Stocks that trade below their intrinsic valuation are typically considered value stocks. With the stock market down 8% below all-time highs, investors can go bottom fishing and identify several value stocks right now.
Here are two top Canadian value stocks you can consider buying in May 2023.
EQB Inc. stock
A company operating in the financial services space, EQB Inc. (TSX:EQB) has two primary business segments that include personal banking and commercial banking.
Its personal banking business serves close to 500,000 Canadians with loans under management totaling $32 billion. Here, it offers products such as mortgage loans, home equity lines of credit, insurance lending, and reverse mortgages. The loans under management for its commercial business are close to $26 billion.
In recent months, a difficult macro-environment has dragged shares of EQB lower by 25% from all-time highs, valuing the company at a market cap of $2.3 billion.
Despite a challenging macro environment, EQB reported an adjusted net income of $101.7 million in the first quarter (Q1) of 2023, which was a quarterly record for the company. Comparatively, its revenue soared 40% to $264.6 million, driven by lending growth, net interest margin expansion, and higher non-interest revenue.
EQB stock has returned 281% to shareholders in the last 10 years, after adjusting for dividends, while the TSX index is up just 132% in this period. The Canadian bank stock remains a compelling bet, given it is priced at six times forward earnings, which is very cheap.
Analysts, in fact, expect EQB stock to increase adjusted earnings by 19.5% annually in the next five years, which should support dividend increases too.

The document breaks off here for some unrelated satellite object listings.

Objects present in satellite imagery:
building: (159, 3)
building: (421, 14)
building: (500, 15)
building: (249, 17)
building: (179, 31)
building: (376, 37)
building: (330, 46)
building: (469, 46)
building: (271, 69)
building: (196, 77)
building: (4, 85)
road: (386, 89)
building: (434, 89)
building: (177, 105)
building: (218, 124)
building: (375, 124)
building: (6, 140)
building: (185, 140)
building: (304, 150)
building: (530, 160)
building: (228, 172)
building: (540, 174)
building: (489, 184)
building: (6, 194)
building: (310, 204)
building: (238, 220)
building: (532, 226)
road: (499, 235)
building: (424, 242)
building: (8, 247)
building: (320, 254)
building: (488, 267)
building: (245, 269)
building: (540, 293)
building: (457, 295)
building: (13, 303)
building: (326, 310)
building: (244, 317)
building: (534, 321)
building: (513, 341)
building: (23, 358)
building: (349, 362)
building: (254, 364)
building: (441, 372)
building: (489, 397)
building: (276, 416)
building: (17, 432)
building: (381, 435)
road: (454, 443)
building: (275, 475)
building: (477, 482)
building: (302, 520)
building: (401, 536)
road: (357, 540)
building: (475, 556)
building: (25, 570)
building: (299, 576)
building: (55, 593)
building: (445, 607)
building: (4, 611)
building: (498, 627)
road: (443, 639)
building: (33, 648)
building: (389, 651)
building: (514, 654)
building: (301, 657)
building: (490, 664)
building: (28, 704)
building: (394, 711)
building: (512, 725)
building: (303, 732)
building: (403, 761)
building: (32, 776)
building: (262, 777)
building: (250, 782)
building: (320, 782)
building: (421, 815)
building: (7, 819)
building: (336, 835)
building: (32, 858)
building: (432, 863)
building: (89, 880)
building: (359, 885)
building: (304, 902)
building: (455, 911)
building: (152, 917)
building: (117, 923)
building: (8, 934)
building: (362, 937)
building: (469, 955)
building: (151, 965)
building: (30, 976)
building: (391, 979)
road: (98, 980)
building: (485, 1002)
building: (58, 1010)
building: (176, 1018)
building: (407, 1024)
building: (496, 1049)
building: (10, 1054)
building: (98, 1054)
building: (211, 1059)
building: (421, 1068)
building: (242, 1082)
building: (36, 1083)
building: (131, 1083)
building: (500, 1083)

EQB stock offers investors a dividend of $1.40 per share, translating to a yield of 2.4%. These payouts have increased by 13.8% annually in the last 15 years. Analysts remain bullish on EQB stock and expect it to gain 30% in the next 12 months.
Alimentation Couche-Tard
A TSX giant, Alimentation Couche-Tard (TSX:ATD) is valued at a market of $66 billion. ATD stock has surged by a staggering 5,800% in the last 20 years, creating massive wealth for long-term shareholders.

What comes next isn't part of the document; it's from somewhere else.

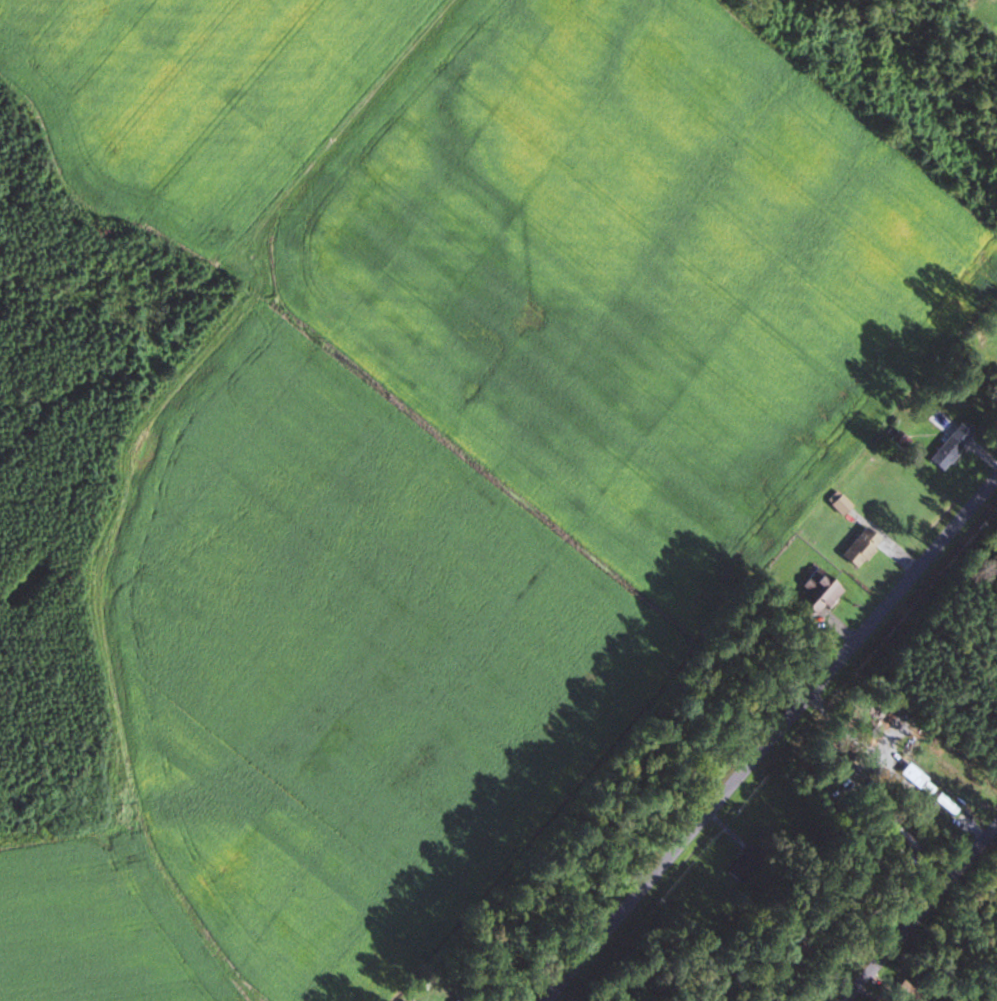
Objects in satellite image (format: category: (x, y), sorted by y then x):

The retail heavyweight opened its first store in Quebec back in 1980 and has since expanded its presence at a rapid clip. It entered the U.S. in 2001 and gained traction in Europe in 2012. ATD continues to enter new markets, fueling its top-line growth and margin expansion.

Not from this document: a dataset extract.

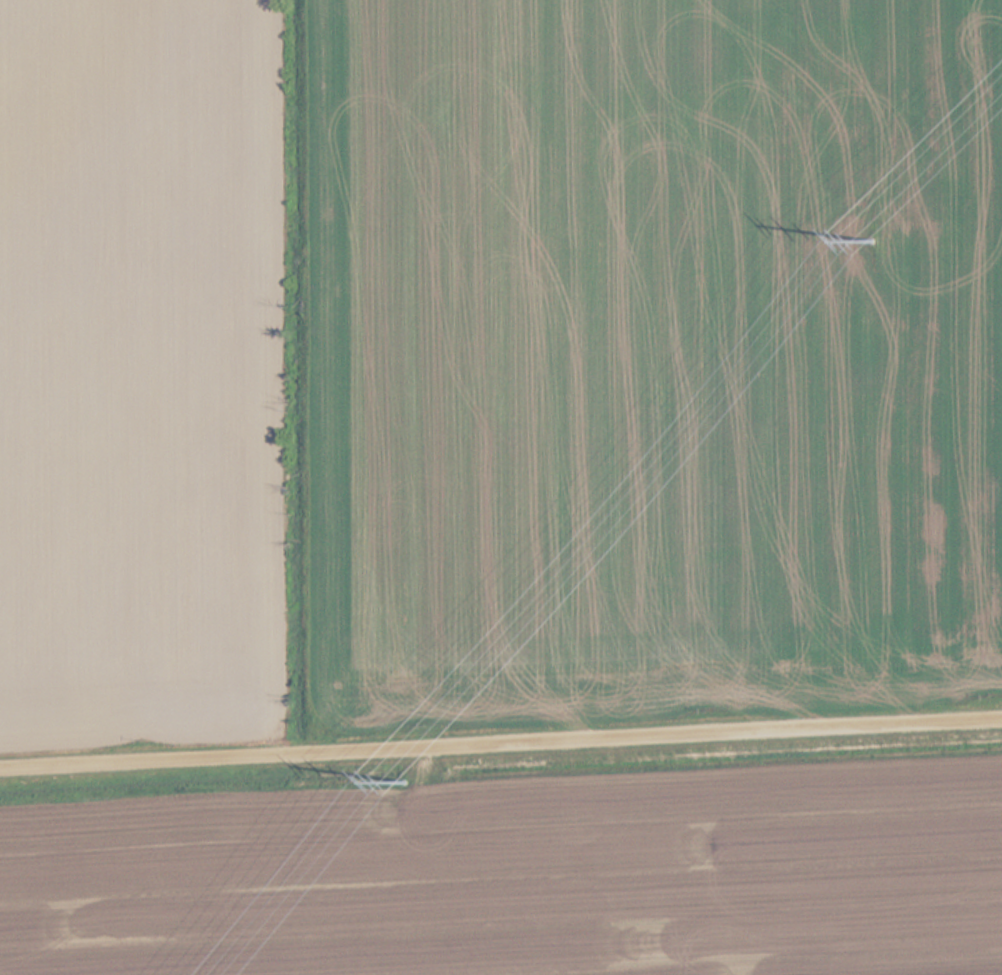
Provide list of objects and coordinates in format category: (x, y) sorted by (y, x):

With a coast-to-coast presence in Canada, ATD’s retail outlets are already located in 47 of the 50 states south of the border. It ended fiscal Q3 of 2023 with more than 14,000 stores in operation in 24 countries.
The company has a strong track record of successful integrations and post-merger synergies. It continues to look for accretive acquisitions and aims to grow in regions such as the U.S. and Asia.
ATD’s robust cash flow generation has supported capital expenditures and growth plans. It has also allowed ATD to increase dividends by 25% annually in the last decade.
ATD stock is priced at 17 times forward earnings, which is quite reasonable for a growth stock. Analysts expect shares of this blue-chip TSX company to gain over 10% in the next 12 months.